# Kutipan Sumber
Didaerah-daerah yang belum amat
terpengaruh oleh kebudayaan Hindu, agama Islam mempunyai pengaruh yang mendalam
dalam kehidupan penduduk di daerah yang bersangkutan. misalnya di Aceh, Banten,
sulawesi selatan, sumatra Timur, sumatra barat, dan pesisir kalimantan.
A. Proses Masuk dan
Berkembangnya Agama dan Kebudayaan Islam di indonesia
Proses masuk dan berkembangnya agama
Islam di Indonesia menurut Ahmad Mansur Suryanegara dalam bukunya yang berjudul
Menemukan Sejarah, terdapat 3 teori yaitu teori Gujarat, teori Makkah dan teori
Persia. Ketiga teori tersebut di atas memberikan jawaban tentang permasalah waktu
masuknya Islam ke Indonesia, asal negara dan tentang pelaku penyebar atau
pembawa agama Islam ke Nusantara.
Untuk mengetahui lebih jauh dari
teori-teori tersebut, silahkan Anda simak uraian materi berikut ini.
1) Teori Gujarat
Teori berpendapat bahwa agama Islam masuk ke Indonesia pada abad 13 dan
pembawanya berasal dari Gujarat (Cambay), India. Dasar dari teori ini adalah:
a. Kurangnya fakta yang menjelaskan peranan bangsa Arab dalam penyebaran Islam di Indonesia.
a. Kurangnya fakta yang menjelaskan peranan bangsa Arab dalam penyebaran Islam di Indonesia.
b. Hubungan dagang Indonesia dengan India telah lama melalui
jalur Indonesia – Cambay – Timur Tengah – Eropa.
c. Adanya batu nisan Sultan Samudra Pasai yaitu Malik Al Saleh
tahun 1297 yang bercorak khas Gujarat.
Pendukung teori Gujarat adalah
Snouck Hurgronye, WF Stutterheim dan Bernard H.M. Vlekke. Para ahli yang
mendukung teori Gujarat, lebih memusatkan perhatiannya pada saat timbulnya
kekuasaan politik Islam yaitu adanya kerajaan Samudra Pasai. Hal ini juga
bersumber dari keterangan Marcopolo dari Venesia (Italia) yang pernah singgah
di Perlak ( Perureula) tahun 1292. Ia menceritakan bahwa di Perlak sudah banyak
penduduk yang memeluk Islam dan banyak pedagang Islam dari India yang
menyebarkan ajaran Islam.
2) Teori Makkah
Teori ini merupakan teori baru yang muncul sebagai sanggahan terhadap
teori lama yaitu teori Gujarat. Teori Makkah berpendapat bahwa Islam masuk ke
Indonesia pada abad ke 7 dan pembawanya berasal dari Arab (Mesir).

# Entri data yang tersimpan
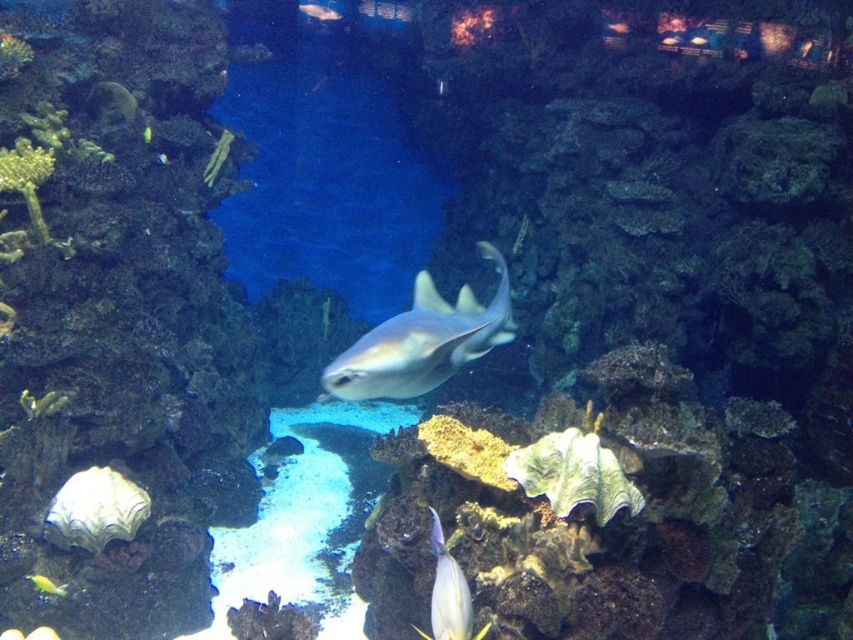
Question: Is matte gray shark at center to the right of shiny silver fish at lower center from the viewer's perspective?

Choices:
 (A) yes
 (B) no

Answer: (A)

Question: Does matte gray shark at center have a larger size compared to shiny silver fish at lower center?

Choices:
 (A) yes
 (B) no

Answer: (A)

Question: Which of the following is the closest to the observer?

Choices:
 (A) matte gray shark at center
 (B) shiny green fish at upper left

Answer: (A)

Question: Which object is positioned farthest from the shiny green fish at upper left?

Choices:
 (A) shiny silver fish at upper center
 (B) smooth yellow fish at upper left
 (C) yellow matte fish at lower left
 (D) matte gray shark at center

Answer: (A)

Question: Which object is positioned farthest from the shiny silver fish at upper center?

Choices:
 (A) shiny silver fish at lower center
 (B) smooth yellow fish at upper left

Answer: (A)

Question: Can you confirm if matte gray shark at center is positioned above shiny silver fish at upper center?

Choices:
 (A) yes
 (B) no

Answer: (B)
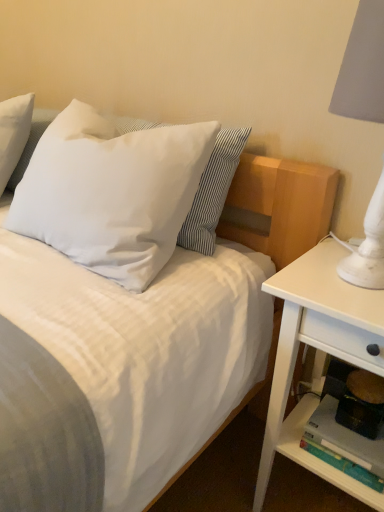
Question: In terms of height, does white matte pillow at upper left, positioned as the 2th pillow in right-to-left order, look taller or shorter compared to white wood nightstand at right?

Choices:
 (A) tall
 (B) short

Answer: (B)

Question: In the image, is white matte pillow at upper left, the 1th pillow in the left-to-right sequence, on the left side or the right side of white wood nightstand at right?

Choices:
 (A) right
 (B) left

Answer: (B)

Question: Which object is positioned farthest from the white wood nightstand at right?

Choices:
 (A) matte plastic shelf at lower right
 (B) white matte pillow at upper left, positioned as the 2th pillow in right-to-left order
 (C) white soft pillow at upper left, placed as the 1th pillow when sorted from right to left

Answer: (B)

Question: Estimate the real-world distances between objects in this image. Which object is farther from the white matte pillow at upper left, the 1th pillow in the left-to-right sequence?

Choices:
 (A) white soft pillow at upper left, placed as the 1th pillow when sorted from right to left
 (B) matte plastic shelf at lower right
 (C) white wood nightstand at right

Answer: (B)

# Yang Harus Dibuat
Teruskan tulisan tentang masuk dan berkembangnya Islam di Indonesia mulai setelah kalimat terakhir yang ditampilkan. Catatan tersebut tidak digunakan di sini.

# Hasil Latihan
Dasar teori ini adalah:
a. Pada abad ke 7 yaitu tahun 674 di pantai barat Sumatera
sudah terdapat perkampungan Islam (Arab); dengan pertimbangan bahwa pedagang
Arab sudah mendirikan perkampungan di Kanton sejak abad ke-4. Hal ini juga
sesuai dengan berita Cina.
b. Kerajaan Samudra Pasai menganut aliran mazhab Syafi’i,
dimana pengaruh mazhab Syafi’i terbesar pada waktu itu adalah Mesir dan Mekkah.
SedangkanGujarat/India adalah penganut mazhab Hanafi.
c.
Raja-raja Samudra Pasai menggunakan gelar Al malik, yaitu gelar tersebut
berasal dari Mesir.
Pendukung teori Makkah ini adalah
Hamka, Van Leur dan T.W. Arnold. Para ahli yang mendukung teori ini menyatakan
bahwa abad 13 sudah berdiri kekuasaan politik Islam, jadi masuknya ke Indonesia
terjadi jauh sebelumnya yaitu abad ke 7 dan yang berperan besar terhadap proses
penyebarannya adalah bangsa Arab sendiri. Dari penjelasan di atas, apakah Anda
sudah memahami? Kalau sudah paham simak
3)
Teori Persia
Teori ini berpendapat bahwa Islam masuk ke Indonesia abad 13 dan
pembawanya berasal dari Persia (Iran). Dasar teori ini adalah kesamaan budaya
Persia dengan budaya masyarakat Islam Indonesia seperti:
a.
Peringatan 10 Muharram atau Asyura atas meninggalnya Hasan dan Husein cucu Nabi
Muhammad, yang sangat di junjung oleh orang Syiah/Islam Iran. Di Sumatra Barat
peringatan tersebut disebut dengan upacara Tabuik/Tabut. Sedangkan di pulau
Jawa ditandai dengan pembuatan bubur Syuro.
b.
Kesamaan ajaran Sufi yang dianut Syaikh Siti Jennar dengan sufi dari Iran yaitu
Al – Hallaj.
c.
Penggunaan istilah bahasa Iran dalam sistem mengeja huruf Arab untuk tanda-
tanda bunyi Harakat.
d.
Ditemukannya makam Maulana Malik Ibrahim tahun 1419 di Gresik.
e.
Adanya perkampungan Leren/Leran di Giri daerah Gresik. Leren adalah nama salah
satu Pendukung teori ini yaitu Umar Amir Husen dan P.A. Hussein Jayadiningrat.
Ketiga teori tersebut, pada dasarnya
masing-masing memiliki kebenaran dan kelemahannya. Maka itu berdasarkan teori
tersebut dapatlah disimpulkan bahwa Islam masuk ke Indonesia dengan jalan damai
pada abad ke – 7 dan mengalami perkembangannya pada abad 13. Sebagai pemegang
peranan dalam penyebaran Islam adalah bangsa Arab, bangsa Persia dan Gujarat
(India). Demikianlah uraian materi tentang proses masuknya Islam ke Indonesia.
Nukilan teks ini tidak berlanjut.